If I understand this theory correctly, it is rather reminiscent of and perhaps even more “far-fetched” than Catherine Leuthold’s extremely longshot and so far very unsuccessful attempt to parlay a $19,200 claim into a $22,000,000 claim by trying to hold the CBC liable for separate acts of infringements for transmissions from each of the CBC’s 800 or so participating affiliated stations and Broadcasting Distribution Undertakings [BDUs].  An application for leave to appal her case is pending in the  Supreme Court of Canada and the result is expected shortly. It would be surprising if leave to appeal were to be granted.

It will also be very interesting indeed to see what happens with respect to Voltage’s presumptive obligation as a non-resident of Canada to post “security for costs” pursuant to the Federal Court Rules, and who – if anyone – will raise that issue and when. If Voltage gets around to actually suing anyone and doing so in separate lawsuits,  which is the Court’s clear expectation, that may be the first thing that knowledgeable counsel would address. And in this case, the security for costs motion may prove to be anything but routine.

If Voltage’s strategy is to avoid actual litigation, it may find itself in some trouble with the Court – because Prothonotary Aalto at para. 40 of his reasons  and the Federal Court of Appeal before him have made it very clear that the essential “bona fide” threshold requirement for disclosure means “that they really do intend to bring an action for infringement of copyright based upon the information they obtain”.

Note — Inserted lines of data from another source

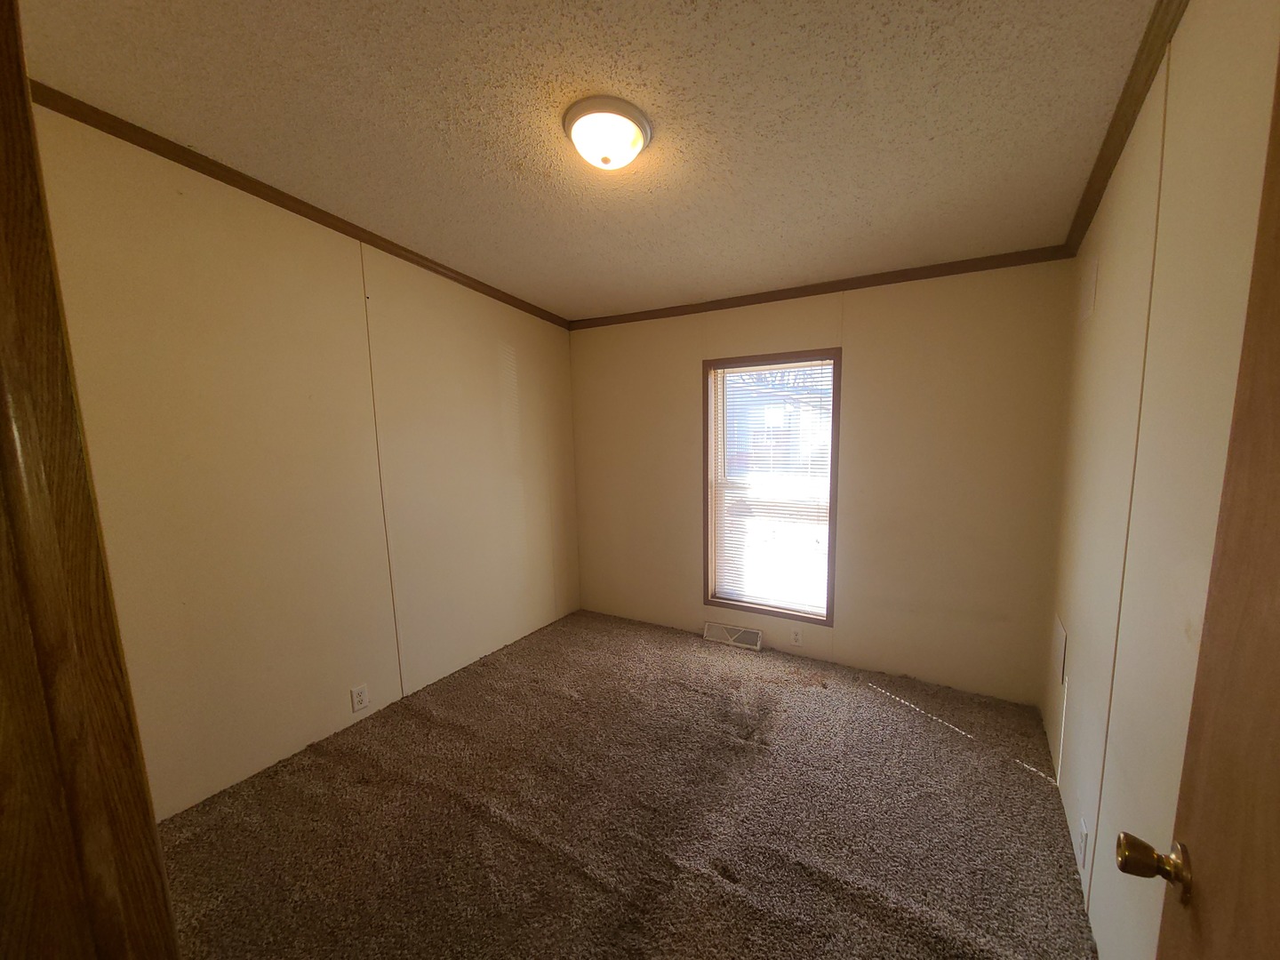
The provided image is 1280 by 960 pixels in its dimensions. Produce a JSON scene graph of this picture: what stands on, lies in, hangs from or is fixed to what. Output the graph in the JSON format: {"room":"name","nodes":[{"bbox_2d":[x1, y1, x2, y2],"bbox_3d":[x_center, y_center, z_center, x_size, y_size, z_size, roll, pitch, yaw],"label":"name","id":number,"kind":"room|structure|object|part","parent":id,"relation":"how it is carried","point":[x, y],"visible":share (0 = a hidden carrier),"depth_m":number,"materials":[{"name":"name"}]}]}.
{"room":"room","nodes":[
{"label":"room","id":0,"kind":"room"},
{"bbox_2d":[25,103,581,818],"bbox_3d":[-1.502,-0.203,2.656,0.137,2.589,3.122,4,9,28],"label":"left wall","id":1,"kind":"structure","parent":0,"point":[517,345],"depth_m":2.09,"materials":[{"name":"beige paint"}]},
{"bbox_2d":[31,79,569,328],"bbox_3d":[-1.464,-1.323,2.344,0.042,0.066,2.877,4,9,28],"label":"crown molding","id":2,"kind":"structure","parent":1,"relation":"attached to","point":[220,179],"depth_m":1.90,"materials":[{"name":"brown wood"}]},
{"bbox_2d":[350,683,369,711],"bbox_3d":[-1.607,0.973,2.440,0.009,0.120,0.074,4,9,28],"label":"wall socket","id":3,"kind":"object","parent":1,"relation":"attached to","point":[358,698],"visible":0.98,"depth_m":2.44,"materials":[{"name":"white plastic"}]},
{"bbox_2d":[8,0,1167,321],"bbox_3d":[-0.320,-1.261,1.497,3.268,0.115,3.956,4,9,28],"label":"ceiling","id":4,"kind":"structure","parent":0,"point":[515,154],"depth_m":1.48,"materials":[{"name":"paint"}]},
{"bbox_2d":[562,95,652,169],"bbox_3d":[-0.222,-1.162,1.557,0.287,0.117,0.284,4,9,28],"label":"ceiling light","id":5,"kind":"object","parent":4,"relation":"attached to","point":[605,160],"visible":0.99,"depth_m":1.49,"materials":[{"name":"white glass"}]},
{"bbox_2d":[152,608,1102,959],"bbox_3d":[-0.221,1.249,1.837,3.341,0.103,3.829,4,9,28],"label":"carpet floor","id":6,"kind":"structure","parent":0,"point":[1029,778],"depth_m":1.82,"materials":[{"name":"brown carpet"}]},
{"bbox_2d":[0,1,180,959],"bbox_3d":[-0.409,0.290,0.339,1.134,2.164,0.164,4,9,28],"label":"door frame","id":7,"kind":"structure","parent":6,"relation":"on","point":[4,192],"depth_m":0.56,"materials":[{"name":"brown wood"}]},
{"bbox_2d":[570,260,1077,706],"bbox_3d":[0.562,-0.238,3.242,3.287,2.484,0.144,4,9,28],"label":"back wall","id":8,"kind":"structure","parent":0,"point":[860,361],"depth_m":2.79,"materials":[{"name":"beige paint"}]},
{"bbox_2d":[702,621,763,650],"bbox_3d":[0.391,0.921,3.417,0.442,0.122,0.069,4,9,28],"label":"floor vent","id":9,"kind":"object","parent":8,"relation":"attached to","point":[738,644],"visible":0.99,"depth_m":3.40,"materials":[{"name":"white metal"}]},
{"bbox_2d":[701,347,841,624],"bbox_3d":[0.621,-0.112,3.238,0.915,1.731,0.156,4,9,28],"label":"window","id":10,"kind":"structure","parent":8,"relation":"in","point":[833,420],"depth_m":3.23,"materials":[{"name":"brown wood"}]},
{"bbox_2d":[709,359,834,616],"bbox_3d":[0.624,-0.118,3.217,0.808,1.635,0.038,4,9,28],"label":"window blind","id":11,"kind":"object","parent":10,"relation":"attached to","point":[730,375],"visible":0.96,"depth_m":3.21,"materials":[{"name":"white plastic"}]},
{"bbox_2d":[789,625,803,646],"bbox_3d":[0.793,0.864,3.188,0.073,0.121,0.008,4,9,28],"label":"wall socket","id":12,"kind":"object","parent":8,"relation":"attached to","point":[796,636],"visible":0.99,"depth_m":3.18,"materials":[{"name":"white plastic"}]},
{"bbox_2d":[567,245,1079,329],"bbox_3d":[0.527,-1.328,3.043,3.127,0.057,0.038,4,9,28],"label":"crown molding","id":13,"kind":"structure","parent":8,"relation":"attached to","point":[775,300],"depth_m":2.78,"materials":[{"name":"brown wood"}]},
{"bbox_2d":[1041,0,1279,959],"bbox_3d":[1.190,0.026,1.090,0.130,2.552,3.164,4,9,28],"label":"right wall","id":14,"kind":"structure","parent":0,"point":[1092,235],"depth_m":1.20,"materials":[{"name":"beige paint"}]},
{"bbox_2d":[1051,616,1067,684],"bbox_3d":[1.690,0.632,2.136,0.010,0.228,0.259,4,9,28],"label":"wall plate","id":15,"kind":"object","parent":14,"relation":"attached to","point":[1061,649],"visible":0.98,"depth_m":2.09,"materials":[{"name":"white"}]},
{"bbox_2d":[1077,816,1089,870],"bbox_3d":[1.318,1.089,1.563,0.008,0.123,0.078,4,9,28],"label":"wall socket","id":16,"kind":"object","parent":14,"relation":"attached to","point":[1082,835],"visible":0.98,"depth_m":1.54,"materials":[{"name":"white plastic"}]},
{"bbox_2d":[1079,254,1098,321],"bbox_3d":[1.676,-0.874,1.960,0.009,0.217,0.208,4,9,28],"label":"plate","id":17,"kind":"object","parent":14,"relation":"attached to","point":[1087,308],"visible":0.98,"depth_m":1.93,"materials":[{"name":"white"}]},
{"bbox_2d":[1058,0,1187,257],"bbox_3d":[1.123,-1.122,1.025,0.048,0.064,3.037,4,9,28],"label":"crown molding","id":18,"kind":"structure","parent":14,"relation":"attached to","point":[1119,143],"depth_m":1.41,"materials":[{"name":"brown wood"}]},
{"bbox_2d":[1118,46,1279,959],"bbox_3d":[0.451,0.368,0.283,0.161,2.017,0.884,6,10,35],"label":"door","id":19,"kind":"structure","parent":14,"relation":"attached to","point":[1276,767],"depth_m":0.54,"materials":[{"name":"brown wood"}]},
{"bbox_3d":[0.681,0.501,0.677,0.090,0.064,0.068,6,10,35],"label":"brass doorknob","id":20,"kind":"part","parent":19,"relation":"part of","materials":[{"name":"gold metal"}]}
]}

In one sense at least, the fact that the hearsay issue was not even mentioned in the proceedings to date is good news. This means that, in the future, another ISP may well challenge a disclosure motion the way that Shaw and Telus did in BMG, if the evidence is based upon hearsay or is otherwise inadequate. Indeed, another Canadian indie ISP, Distributel recently stood up to a plaintiff successfully, as I have pointed out, and stopped the disclosure motion even before it went forward.

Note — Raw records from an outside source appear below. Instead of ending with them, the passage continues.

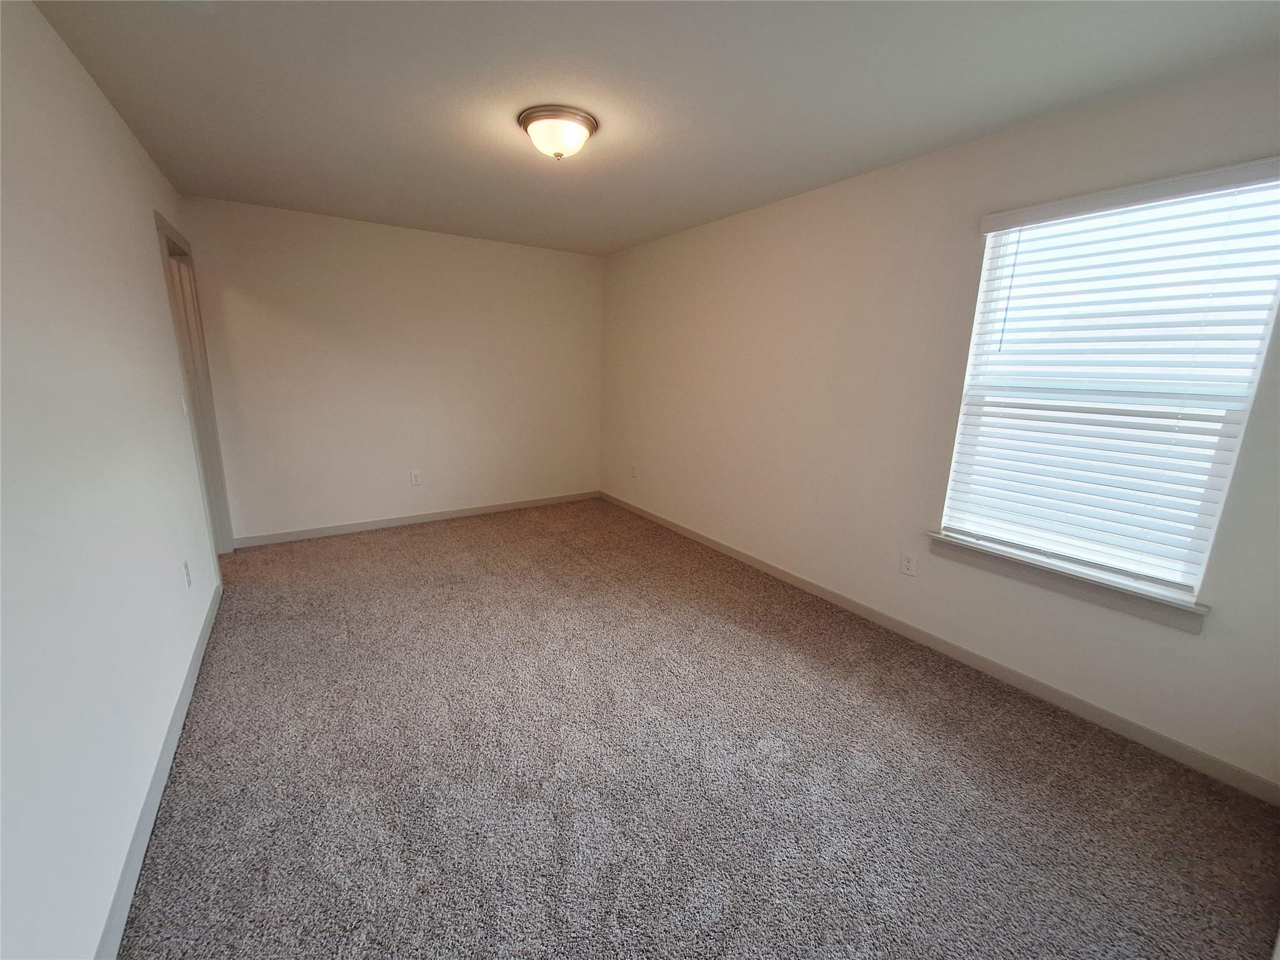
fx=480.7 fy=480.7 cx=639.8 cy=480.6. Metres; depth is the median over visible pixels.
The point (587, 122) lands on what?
ceiling light
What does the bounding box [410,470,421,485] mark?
wall socket
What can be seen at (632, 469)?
wall socket
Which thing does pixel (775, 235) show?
right wall
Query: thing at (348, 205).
ceiling
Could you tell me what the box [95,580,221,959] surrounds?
baseboard
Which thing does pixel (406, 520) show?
baseboard
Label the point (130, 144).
left wall
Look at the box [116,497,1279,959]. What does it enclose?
carpet floor
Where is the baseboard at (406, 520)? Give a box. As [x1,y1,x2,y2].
[233,490,599,546]
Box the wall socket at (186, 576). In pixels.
[181,559,191,587]
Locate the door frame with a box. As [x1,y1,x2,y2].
[152,204,234,555]
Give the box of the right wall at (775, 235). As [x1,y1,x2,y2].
[596,52,1279,794]
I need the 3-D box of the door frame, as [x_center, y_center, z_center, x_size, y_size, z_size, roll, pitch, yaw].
[-2.837,-0.438,3.004,0.165,2.147,0.931,-7,16,-33]
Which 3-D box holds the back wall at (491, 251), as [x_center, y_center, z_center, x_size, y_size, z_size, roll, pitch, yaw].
[-1.759,-0.871,4.281,3.268,2.460,0.155,-7,16,-33]
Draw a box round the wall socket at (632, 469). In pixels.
[629,463,637,478]
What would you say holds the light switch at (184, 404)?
attached to the left wall at (130, 144)
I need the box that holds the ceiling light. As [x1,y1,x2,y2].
[518,105,598,160]
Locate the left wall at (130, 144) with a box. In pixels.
[0,0,223,959]
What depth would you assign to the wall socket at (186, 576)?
2.25 m
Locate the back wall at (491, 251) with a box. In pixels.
[178,195,603,543]
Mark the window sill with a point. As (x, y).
(1087, 595)
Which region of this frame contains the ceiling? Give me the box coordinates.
[25,0,1279,256]
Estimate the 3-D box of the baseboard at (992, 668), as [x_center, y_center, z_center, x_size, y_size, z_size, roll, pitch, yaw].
[0.937,0.631,3.370,0.014,0.088,4.680,-7,16,-33]
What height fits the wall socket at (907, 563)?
0.118 m
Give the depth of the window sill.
2.01 m
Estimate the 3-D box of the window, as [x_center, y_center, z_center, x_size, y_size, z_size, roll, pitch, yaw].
[1.885,-0.357,2.002,0.082,1.482,0.873,-7,16,-33]
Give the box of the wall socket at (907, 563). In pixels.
[900,550,918,575]
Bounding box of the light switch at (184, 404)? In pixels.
[180,393,189,416]
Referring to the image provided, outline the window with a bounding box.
[937,162,1279,603]
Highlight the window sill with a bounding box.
[927,531,1211,633]
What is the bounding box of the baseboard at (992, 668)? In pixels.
[595,490,1279,803]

So, we still have an uncertain future with respect to trolling and speculative invoicing in Canada. But one thing is certain – which is that door is now appears to be a little bit more open than it was before TekSavvy took the position that it would take “no position”.

And we also now have a potentially “perfect storm” about to hit Canada in the form of Bill S-4, which if enacted, could effectively take away the need for court approval of a disclosure motion. I wrote about this at length almost a year ago, and the timing and other coincidences with the Voltage case, TekSavvy’s “no position” response to it, and the coming into force, without regulations, of the problematic notice and notice regime. It’s a perfect storm of immense magnitude for those who care about privacy. All of this may also be a perfectly appealing opportunity for those entities who wish to engage in speculative invoicing and trolling, and lawyers who may wish to engage in pursuing this type of activity. And it may not even be too cynical a stretch to think that some ISPs in this new regime could be tempted to monetize the private information they have concerning their customers’ potentially infringing activities, along with their names and contact information – all without the bother of worrying about a court order.

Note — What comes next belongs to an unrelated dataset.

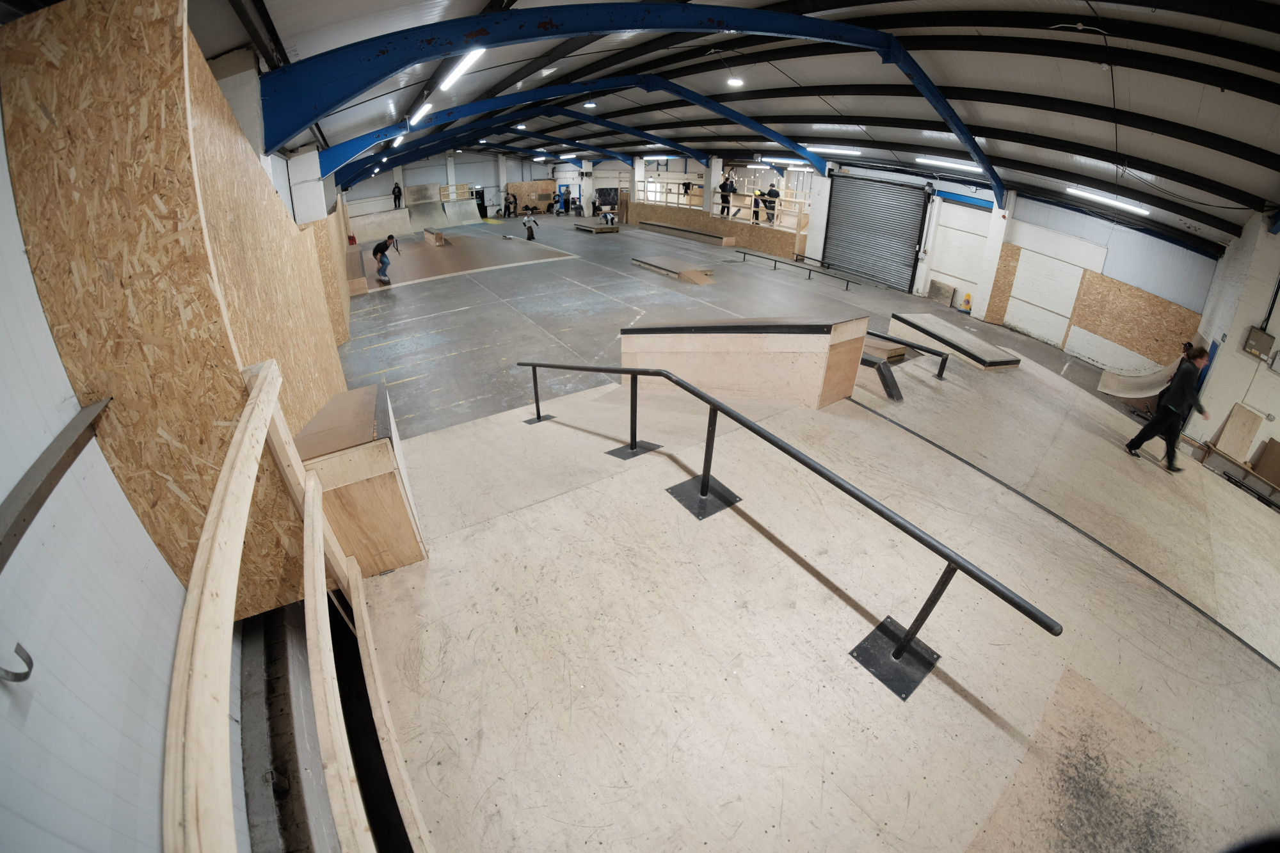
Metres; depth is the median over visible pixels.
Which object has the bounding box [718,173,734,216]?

But in the meantime and unless there’s a successful appeal by TekSavvy’s concerning its alleged entitlement to full indemnity costs, including legal fees, for a total of $346,480.68 for "for the costs it says it incurred as a result of Voltage’s motion" and for taking “no position” on the motion, TekSavvy’s “no position” position  would have been  Nice work if you can get itHowever, up until now TekSavvy didn’t get it and about 2,000 or so of its subscribers could soon be getting into a lot of trouble by being thrown into an uncertain but almost certainly unsettling settlement demand process.